To do: Each line that contains "School" needs to be copied from the listing.

The input:

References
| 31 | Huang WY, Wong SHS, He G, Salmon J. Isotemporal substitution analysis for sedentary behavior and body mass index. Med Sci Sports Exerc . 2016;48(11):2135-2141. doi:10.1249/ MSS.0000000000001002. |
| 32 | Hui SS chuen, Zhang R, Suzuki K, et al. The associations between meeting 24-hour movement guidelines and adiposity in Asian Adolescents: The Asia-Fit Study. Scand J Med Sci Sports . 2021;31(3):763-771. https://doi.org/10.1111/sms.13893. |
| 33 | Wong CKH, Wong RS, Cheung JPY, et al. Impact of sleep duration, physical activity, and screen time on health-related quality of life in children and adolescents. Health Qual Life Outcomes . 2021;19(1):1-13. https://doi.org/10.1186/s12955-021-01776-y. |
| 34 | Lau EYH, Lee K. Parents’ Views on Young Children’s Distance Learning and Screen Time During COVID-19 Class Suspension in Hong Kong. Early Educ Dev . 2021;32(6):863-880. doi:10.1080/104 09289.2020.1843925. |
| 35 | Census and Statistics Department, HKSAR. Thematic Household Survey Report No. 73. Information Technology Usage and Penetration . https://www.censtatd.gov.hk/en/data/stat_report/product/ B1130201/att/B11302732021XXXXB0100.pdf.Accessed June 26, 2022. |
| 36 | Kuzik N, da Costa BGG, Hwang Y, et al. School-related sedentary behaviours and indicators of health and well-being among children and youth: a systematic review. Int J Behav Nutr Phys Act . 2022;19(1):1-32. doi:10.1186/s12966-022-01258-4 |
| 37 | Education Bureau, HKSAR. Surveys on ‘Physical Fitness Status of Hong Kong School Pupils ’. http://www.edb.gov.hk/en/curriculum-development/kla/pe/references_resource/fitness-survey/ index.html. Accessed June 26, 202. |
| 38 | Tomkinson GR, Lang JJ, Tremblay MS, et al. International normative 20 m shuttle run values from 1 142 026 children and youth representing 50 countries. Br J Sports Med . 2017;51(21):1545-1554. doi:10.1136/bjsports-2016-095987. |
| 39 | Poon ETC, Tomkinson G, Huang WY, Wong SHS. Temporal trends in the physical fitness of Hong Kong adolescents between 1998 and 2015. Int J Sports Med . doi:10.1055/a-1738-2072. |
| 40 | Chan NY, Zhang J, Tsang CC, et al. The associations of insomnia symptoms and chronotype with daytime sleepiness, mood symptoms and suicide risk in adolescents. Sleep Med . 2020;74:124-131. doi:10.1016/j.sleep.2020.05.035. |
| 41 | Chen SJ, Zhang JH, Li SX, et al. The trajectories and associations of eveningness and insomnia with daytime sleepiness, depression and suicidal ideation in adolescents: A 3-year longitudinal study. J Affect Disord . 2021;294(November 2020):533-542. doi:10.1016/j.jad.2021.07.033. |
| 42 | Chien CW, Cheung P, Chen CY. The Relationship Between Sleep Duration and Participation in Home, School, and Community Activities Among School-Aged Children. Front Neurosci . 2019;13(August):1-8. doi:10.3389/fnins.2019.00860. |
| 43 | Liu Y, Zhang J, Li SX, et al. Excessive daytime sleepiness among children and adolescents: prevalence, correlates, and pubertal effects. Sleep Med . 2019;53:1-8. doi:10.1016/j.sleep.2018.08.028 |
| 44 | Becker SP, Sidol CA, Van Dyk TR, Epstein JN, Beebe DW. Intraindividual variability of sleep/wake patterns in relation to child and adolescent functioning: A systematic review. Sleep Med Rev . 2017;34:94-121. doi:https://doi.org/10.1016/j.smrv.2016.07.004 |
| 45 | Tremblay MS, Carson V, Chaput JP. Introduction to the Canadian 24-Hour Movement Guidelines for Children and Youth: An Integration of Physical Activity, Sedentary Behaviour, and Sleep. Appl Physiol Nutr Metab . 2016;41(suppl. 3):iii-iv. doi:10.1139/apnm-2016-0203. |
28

* * *

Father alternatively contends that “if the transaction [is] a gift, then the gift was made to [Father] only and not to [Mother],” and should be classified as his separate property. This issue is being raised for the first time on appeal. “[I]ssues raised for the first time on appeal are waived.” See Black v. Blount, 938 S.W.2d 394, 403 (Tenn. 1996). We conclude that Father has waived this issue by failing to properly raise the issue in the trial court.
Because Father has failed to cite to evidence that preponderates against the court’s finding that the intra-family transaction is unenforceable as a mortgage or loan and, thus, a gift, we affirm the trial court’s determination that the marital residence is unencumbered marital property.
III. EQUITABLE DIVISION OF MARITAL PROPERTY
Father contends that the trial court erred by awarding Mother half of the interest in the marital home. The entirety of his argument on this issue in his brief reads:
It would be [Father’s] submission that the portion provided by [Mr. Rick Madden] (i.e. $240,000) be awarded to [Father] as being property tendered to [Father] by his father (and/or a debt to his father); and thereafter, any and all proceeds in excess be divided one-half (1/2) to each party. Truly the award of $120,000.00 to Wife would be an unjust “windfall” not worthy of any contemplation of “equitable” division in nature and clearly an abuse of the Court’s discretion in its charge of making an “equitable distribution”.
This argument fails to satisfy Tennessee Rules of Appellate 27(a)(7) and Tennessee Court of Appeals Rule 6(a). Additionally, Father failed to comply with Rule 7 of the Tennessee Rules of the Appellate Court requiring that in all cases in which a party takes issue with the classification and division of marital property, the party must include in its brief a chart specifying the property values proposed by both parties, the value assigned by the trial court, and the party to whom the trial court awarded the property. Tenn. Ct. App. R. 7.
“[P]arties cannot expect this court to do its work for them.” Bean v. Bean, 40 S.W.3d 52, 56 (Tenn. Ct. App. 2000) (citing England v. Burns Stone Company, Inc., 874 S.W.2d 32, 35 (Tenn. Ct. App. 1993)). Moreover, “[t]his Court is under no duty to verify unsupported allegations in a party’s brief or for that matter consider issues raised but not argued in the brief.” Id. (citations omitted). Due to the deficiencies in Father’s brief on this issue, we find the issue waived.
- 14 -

* * *

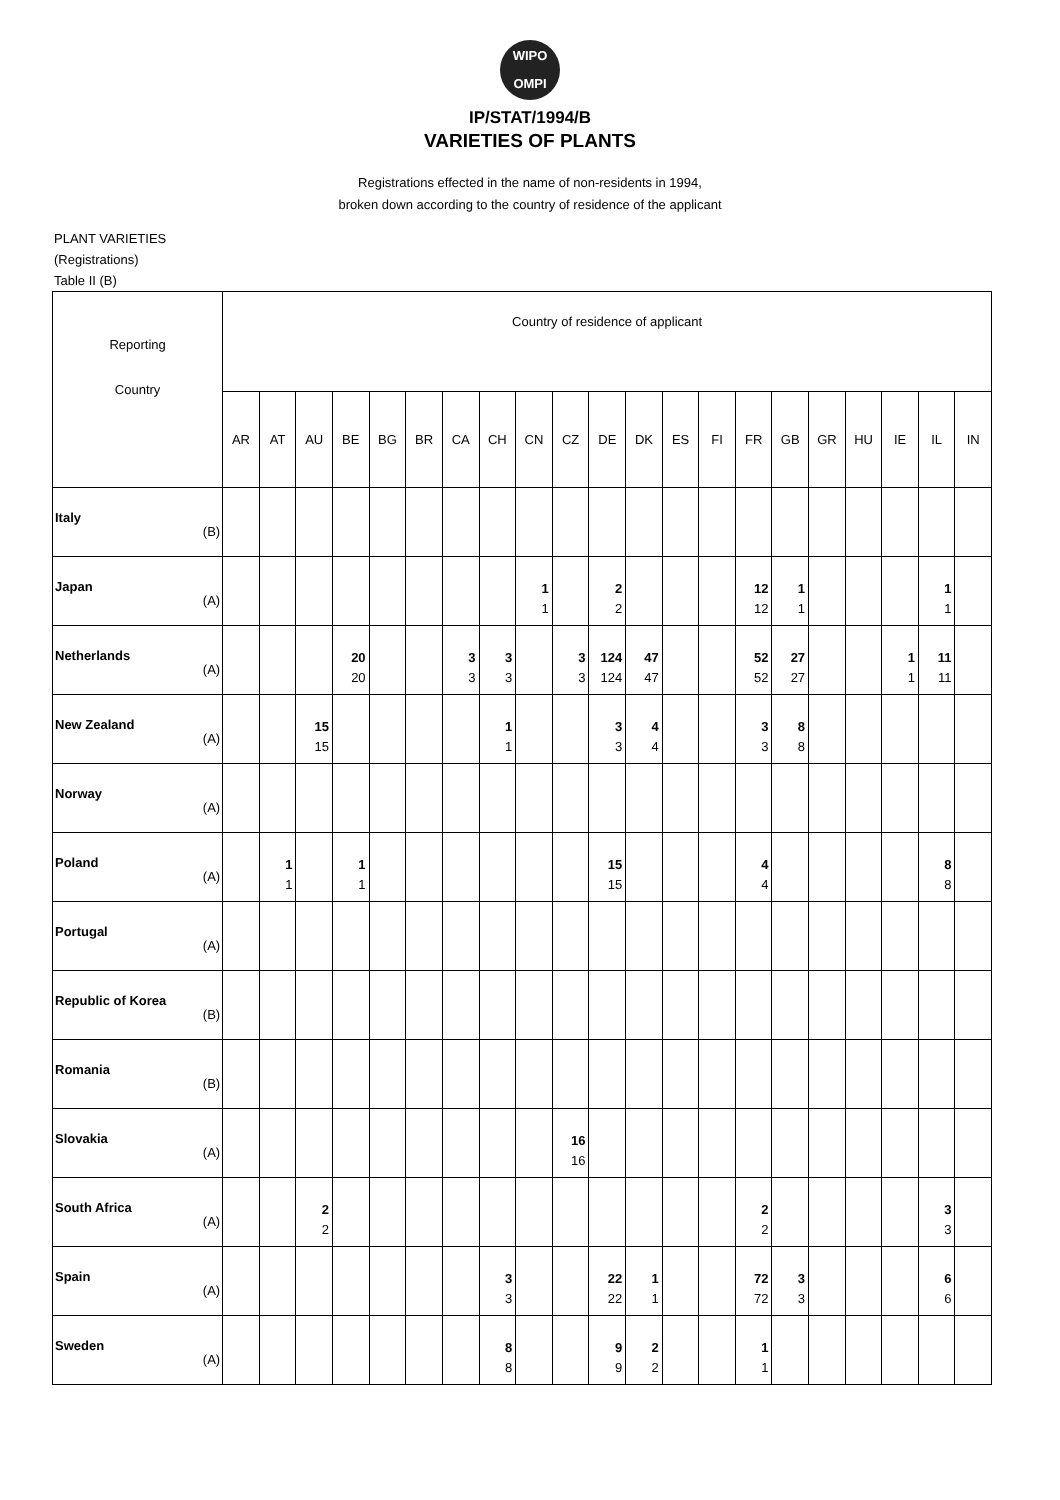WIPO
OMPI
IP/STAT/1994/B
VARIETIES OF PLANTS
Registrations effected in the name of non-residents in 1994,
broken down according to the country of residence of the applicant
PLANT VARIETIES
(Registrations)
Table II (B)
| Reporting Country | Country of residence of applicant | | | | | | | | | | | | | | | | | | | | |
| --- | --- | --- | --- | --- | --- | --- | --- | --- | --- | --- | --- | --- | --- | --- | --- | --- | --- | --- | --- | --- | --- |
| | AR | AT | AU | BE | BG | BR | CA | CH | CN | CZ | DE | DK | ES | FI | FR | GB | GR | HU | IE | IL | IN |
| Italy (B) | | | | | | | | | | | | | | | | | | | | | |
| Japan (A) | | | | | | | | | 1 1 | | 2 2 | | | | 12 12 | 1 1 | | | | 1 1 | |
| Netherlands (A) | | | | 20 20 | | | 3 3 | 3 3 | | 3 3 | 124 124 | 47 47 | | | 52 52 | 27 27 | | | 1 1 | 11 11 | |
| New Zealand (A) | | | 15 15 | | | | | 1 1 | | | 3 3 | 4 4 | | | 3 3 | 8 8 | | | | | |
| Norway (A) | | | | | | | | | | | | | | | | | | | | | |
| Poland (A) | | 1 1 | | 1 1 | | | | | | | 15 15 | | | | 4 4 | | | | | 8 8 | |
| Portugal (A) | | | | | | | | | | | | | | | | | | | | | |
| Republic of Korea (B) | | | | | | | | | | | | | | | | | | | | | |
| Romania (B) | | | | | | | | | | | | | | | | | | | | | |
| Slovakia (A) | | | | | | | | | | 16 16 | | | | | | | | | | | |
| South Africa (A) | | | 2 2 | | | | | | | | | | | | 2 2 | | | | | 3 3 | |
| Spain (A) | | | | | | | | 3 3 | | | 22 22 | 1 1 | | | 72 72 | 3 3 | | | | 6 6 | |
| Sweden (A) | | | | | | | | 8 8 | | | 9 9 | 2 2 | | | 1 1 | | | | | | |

Your solution:
| 36 | Kuzik N, da Costa BGG, Hwang Y, et al. School-related sedentary behaviours and indicators of health and well-being among children and youth: a systematic review. Int J Behav Nutr Phys Act . 2022;19(1):1-32. doi:10.1186/s12966-022-01258-4 |
| 37 | Education Bureau, HKSAR. Surveys on ‘Physical Fitness Status of Hong Kong School Pupils ’. http://www.edb.gov.hk/en/curriculum-development/kla/pe/references_resource/fitness-survey/ index.html. Accessed June 26, 202. |
| 42 | Chien CW, Cheung P, Chen CY. The Relationship Between Sleep Duration and Participation in Home, School, and Community Activities Among School-Aged Children. Front Neurosci . 2019;13(August):1-8. doi:10.3389/fnins.2019.00860. |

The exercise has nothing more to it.